→ **REQUEST**
Lay out the lines as a JSON list of strings, one string per line, beginning with the first line and ending with the line that contains "קריטריונים לזכאות לטיפול נפשי", both included. Omit blank lines and leave the pictures out of the answer.

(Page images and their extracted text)
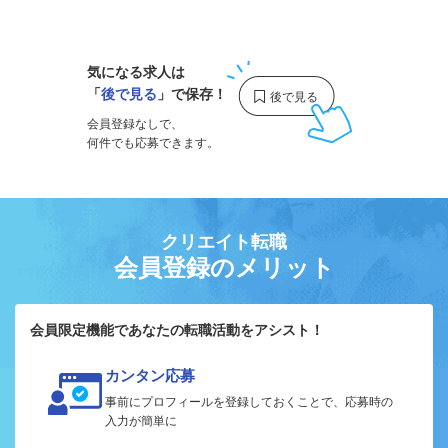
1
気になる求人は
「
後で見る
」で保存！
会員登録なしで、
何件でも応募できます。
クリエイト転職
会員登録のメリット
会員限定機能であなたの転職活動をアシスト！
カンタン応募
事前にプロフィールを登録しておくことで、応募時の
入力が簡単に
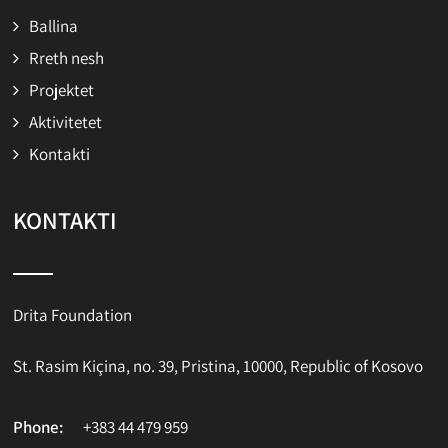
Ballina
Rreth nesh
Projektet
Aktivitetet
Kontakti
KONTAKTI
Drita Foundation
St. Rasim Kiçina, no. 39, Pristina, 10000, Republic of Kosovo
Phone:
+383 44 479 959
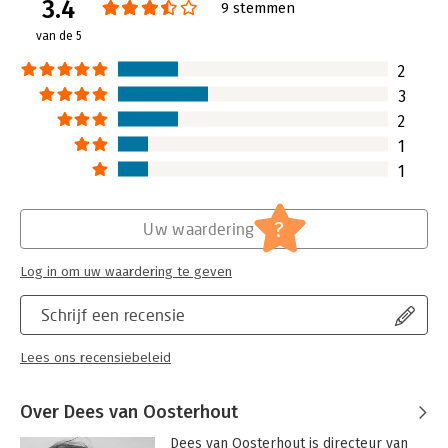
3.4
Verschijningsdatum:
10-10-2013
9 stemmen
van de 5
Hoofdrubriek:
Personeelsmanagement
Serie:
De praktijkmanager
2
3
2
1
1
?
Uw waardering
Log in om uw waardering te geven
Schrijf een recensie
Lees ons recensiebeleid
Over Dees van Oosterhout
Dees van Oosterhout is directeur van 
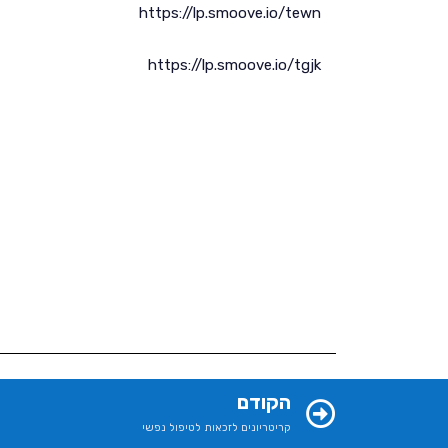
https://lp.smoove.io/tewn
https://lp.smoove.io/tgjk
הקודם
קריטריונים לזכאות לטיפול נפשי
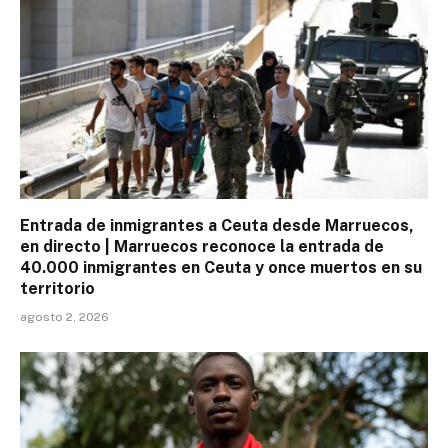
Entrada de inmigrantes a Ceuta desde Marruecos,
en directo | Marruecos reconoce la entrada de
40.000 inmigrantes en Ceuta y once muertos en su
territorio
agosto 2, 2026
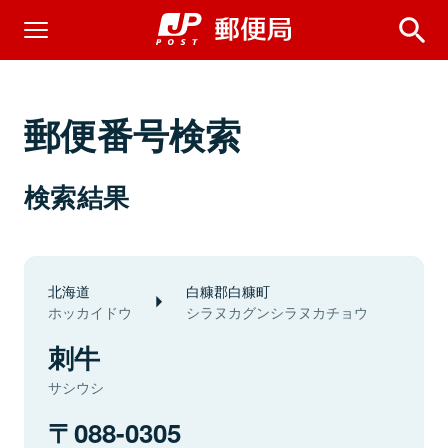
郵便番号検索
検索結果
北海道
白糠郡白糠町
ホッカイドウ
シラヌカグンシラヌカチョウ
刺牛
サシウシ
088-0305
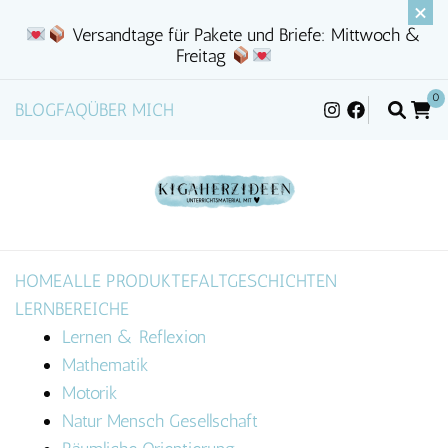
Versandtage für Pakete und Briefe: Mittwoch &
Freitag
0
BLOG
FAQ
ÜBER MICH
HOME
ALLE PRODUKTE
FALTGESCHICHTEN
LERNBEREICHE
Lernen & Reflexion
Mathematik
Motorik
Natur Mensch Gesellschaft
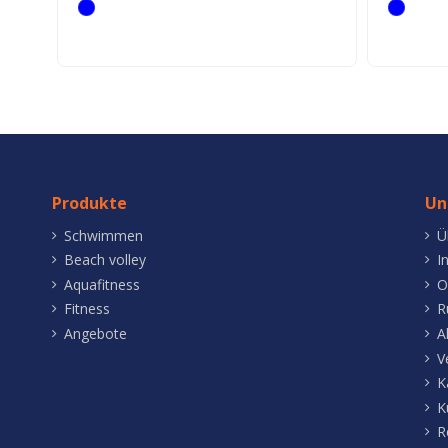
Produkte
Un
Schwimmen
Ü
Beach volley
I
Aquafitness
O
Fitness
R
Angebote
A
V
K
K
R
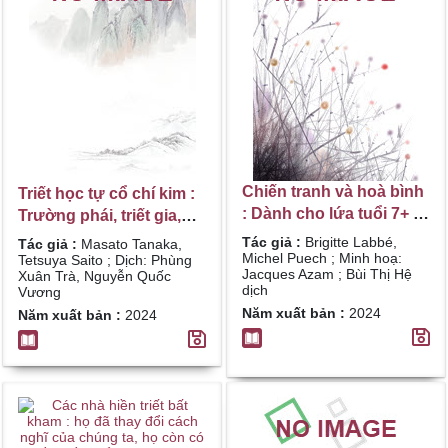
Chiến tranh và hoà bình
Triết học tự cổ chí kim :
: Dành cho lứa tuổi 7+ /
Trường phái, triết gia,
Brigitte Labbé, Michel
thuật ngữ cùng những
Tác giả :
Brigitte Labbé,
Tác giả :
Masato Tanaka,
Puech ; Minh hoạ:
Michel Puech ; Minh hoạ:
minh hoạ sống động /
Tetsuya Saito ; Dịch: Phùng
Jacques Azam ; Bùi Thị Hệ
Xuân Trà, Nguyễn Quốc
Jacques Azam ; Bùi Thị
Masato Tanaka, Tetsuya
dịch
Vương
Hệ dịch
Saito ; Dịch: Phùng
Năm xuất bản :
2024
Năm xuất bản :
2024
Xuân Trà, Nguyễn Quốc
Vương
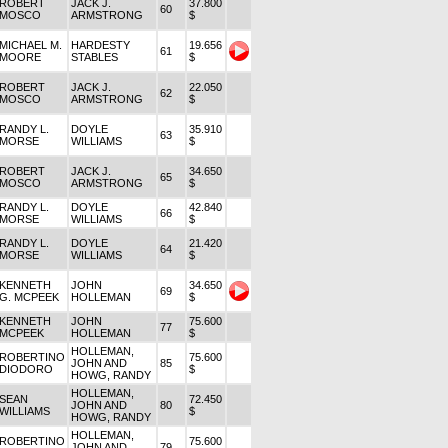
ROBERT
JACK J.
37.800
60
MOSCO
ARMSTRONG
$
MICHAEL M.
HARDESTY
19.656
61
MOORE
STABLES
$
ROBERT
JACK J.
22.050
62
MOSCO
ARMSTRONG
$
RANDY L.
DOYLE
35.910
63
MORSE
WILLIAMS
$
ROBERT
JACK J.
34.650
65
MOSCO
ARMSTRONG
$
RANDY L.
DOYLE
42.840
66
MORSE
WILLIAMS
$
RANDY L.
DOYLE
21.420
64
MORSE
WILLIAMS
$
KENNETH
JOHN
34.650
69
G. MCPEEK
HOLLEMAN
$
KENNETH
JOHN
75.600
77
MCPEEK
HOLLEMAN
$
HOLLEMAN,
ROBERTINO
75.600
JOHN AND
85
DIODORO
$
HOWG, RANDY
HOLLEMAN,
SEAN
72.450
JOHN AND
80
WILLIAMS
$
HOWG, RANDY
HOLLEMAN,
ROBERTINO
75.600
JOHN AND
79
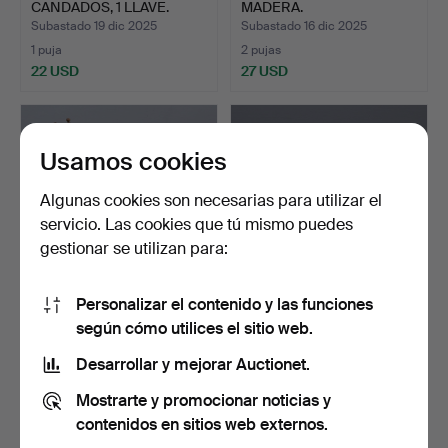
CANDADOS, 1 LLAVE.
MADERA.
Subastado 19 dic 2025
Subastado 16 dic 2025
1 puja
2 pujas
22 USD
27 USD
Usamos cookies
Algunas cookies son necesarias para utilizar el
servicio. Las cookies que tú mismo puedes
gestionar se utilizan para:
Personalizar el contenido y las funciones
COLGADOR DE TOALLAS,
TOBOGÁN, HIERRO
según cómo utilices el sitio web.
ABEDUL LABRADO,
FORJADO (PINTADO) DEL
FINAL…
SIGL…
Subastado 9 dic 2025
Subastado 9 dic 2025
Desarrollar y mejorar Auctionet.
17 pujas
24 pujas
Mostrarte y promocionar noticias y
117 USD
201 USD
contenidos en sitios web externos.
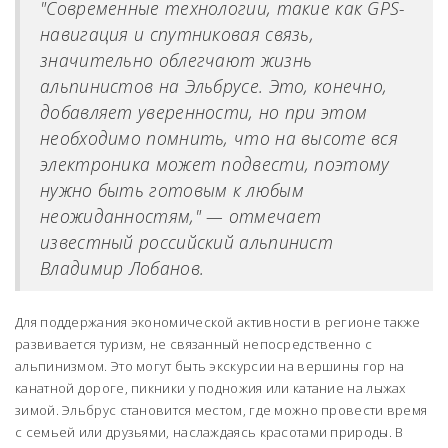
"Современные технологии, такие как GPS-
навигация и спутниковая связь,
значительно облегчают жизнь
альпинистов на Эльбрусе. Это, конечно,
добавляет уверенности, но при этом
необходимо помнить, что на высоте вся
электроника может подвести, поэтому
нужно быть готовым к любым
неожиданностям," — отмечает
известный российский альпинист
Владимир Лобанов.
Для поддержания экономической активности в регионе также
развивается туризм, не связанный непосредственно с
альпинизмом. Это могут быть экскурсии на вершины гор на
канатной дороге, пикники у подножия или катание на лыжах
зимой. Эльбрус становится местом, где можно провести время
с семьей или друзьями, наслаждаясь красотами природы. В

→ **OUTPUT**
[
  "1",
  "気になる求人は",
  "「",
  "後で見る",
  "」で保存！",
  "会員登録なしで、",
  "何件でも応募できます。",
  "クリエイト転職",
  "会員登録のメリット",
  "会員限定機能であなたの転職活動をアシスト！",
  "カンタン応募",
  "事前にプロフィールを登録しておくことで、応募時の",
  "入力が簡単に",
  "Ballina",
  "Rreth nesh",
  "Projektet",
  "Aktivitetet",
  "Kontakti",
  "KONTAKTI",
  "Drita Foundation",
  "St. Rasim Kiçina, no. 39, Pristina, 10000, Republic of Kosovo",
  "Phone:",
  "+383 44 479 959",
  "3.4",
  "Verschijningsdatum:",
  "10-10-2013",
  "9 stemmen",
  "van de 5",
  "Hoofdrubriek:",
  "Personeelsmanagement",
  "Serie:",
  "De praktijkmanager",
  "2",
  "3",
  "2",
  "1",
  "1",
  "?",
  "Uw waardering",
  "Log in om uw waardering te geven",
  "Schrijf een recensie",
  "Lees ons recensiebeleid",
  "Over Dees van Oosterhout",
  "Dees van Oosterhout is directeur van ",
  "https://lp.smoove.io/tewn",
  "https://lp.smoove.io/tgjk",
  "הקודם",
  "קריטריונים לזכאות לטיפול נפשי"
]